Since the probability inference which relates to activity log is simple, our primary implementation incorporates activity log as probability variable by using Bayesian networks (BN). We will complete the implementation by replacing BN with more systematic DBN-based model.

Experiment results

In order to obtain a basic assessment of our listener robot system, we conducted a preliminary experiment using a task of assembling and disassembling a bicycle. The users’ motions were detected by a motion-capture system (MotionStar wired system of Ascension). Two males in their twenties participated in our experiment. One participant, who had experience in bicycle assembly, acted as the speaker and another inexperienced participant acted as the listener. Both participants wore microphones and had eight motion-capture markers each attached on their bodies (front and back of head, front and back of body, both elbows, and both hands). Four other markers were attached to the front and rear brakes and the front and rear wheels of the bicycle. Video data recorded by two cameras positioned in the environment from front and back angles and that recorded by two built-in eye-cameras of the robot were combined into a composite video data by a four-picture synthesizing device (SG-202II of DAIWA). In the task, the speaker explains how to disassemble and assemble the rear wheel of a bicycle to the listener and the listener robot, first by speech and then by demonstrating the operations. Subsequently, she/he moves to the front wheel and explains and demonstrates the procedure on the front wheel.
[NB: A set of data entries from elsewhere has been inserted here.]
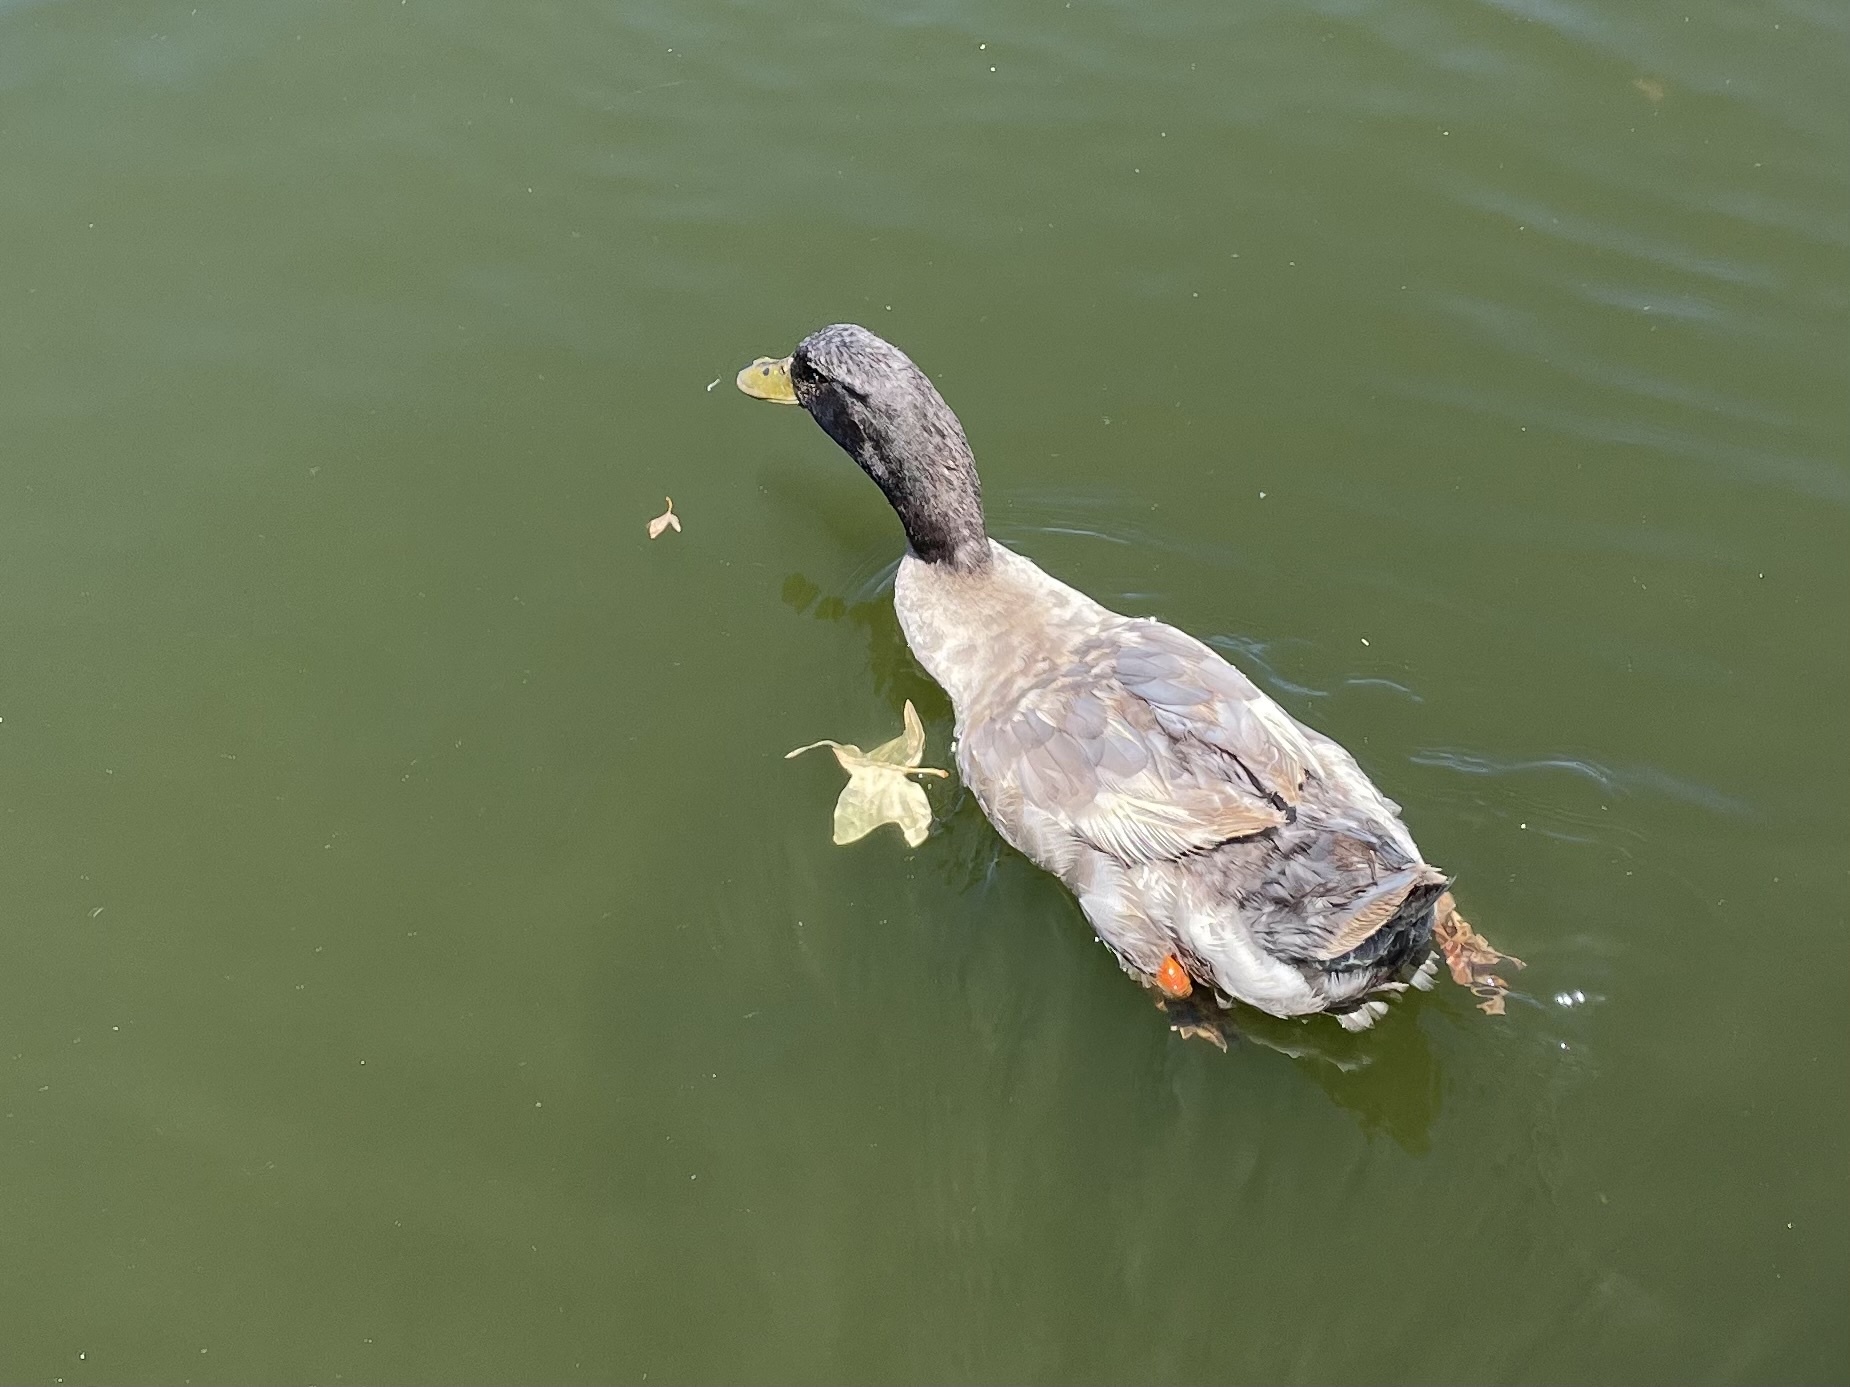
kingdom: Animalia
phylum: Chordata
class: Aves
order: Anseriformes
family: Anatidae
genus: Anas
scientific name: Anas platyrhynchos
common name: Mallard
As a result, we recorded about 8 min of video data and analyzed it using a video analysis tool named Anvil (Kipp 2004). We defined two communication situations in our task: conversation situation (including the talking and talking-to modes) and explanation situation (including the explaining and working modes).

The analysis of the video data was carried out by comparing the duration time recognized automatically by the robot and that recognized manually from the video data. As shown in Table 2, the matching ratio of the conversation situation is 92.39% and that of the explanation situation is 75.27%. A high matching ratio implies that the robot can correctly estimate the communication situation of the humans with a high level of precision. In order to evaluate the effectiveness of the robot when it acts as a TV cameraman, we analyzed the video data to verify the effectiveness of the photography task.

Table 2 Recognition rate of communication situations

As shown in Table 3, the calculated values of the attention ratio (dividing the attention time of the robot by the attention time of the humans) and the photographing ratio (dividing the photographing time of attention objects by the attention time of the humans) are shown. As the result, the photographing ratio reached 81.31%, and the attention ratio 62.63%. We can infer from these results that the proposed system has a good potential for helping humans communicate knowledge to robots and generate useful knowledge contents in video format. In general, the listener robot system can communicate with humans quite smoothly in the task. We plan to further improve the implementation of the listener robot system by replacing BN with more systematic DBN-based model and conduct additional evaluation experiments to further substantiate the effectiveness of our system.

Table 3 Attention ratio and photographing ratio of attention behaviors and objects

Conclusion

In this paper, we addressed the problem of establishing a natural communication environment with a robot. We proposed a theory of user involvement by using joint attention and a two-layered human-robot interaction approach. The lower layer improves the robustness of the system by detecting rhythmic and repetitive gestures and by generating immediate responses. The upper layer flexibly controls social interaction by DBN representing social interaction patterns. In order to evaluate our method, we are building a listener robot that can follow and record scenes where a human speaker explains the procedure of assembling and/or disassembling a bicycle to a human listener. Preliminary results are shown to demonstrate how this concept is being implemented on the listener robot.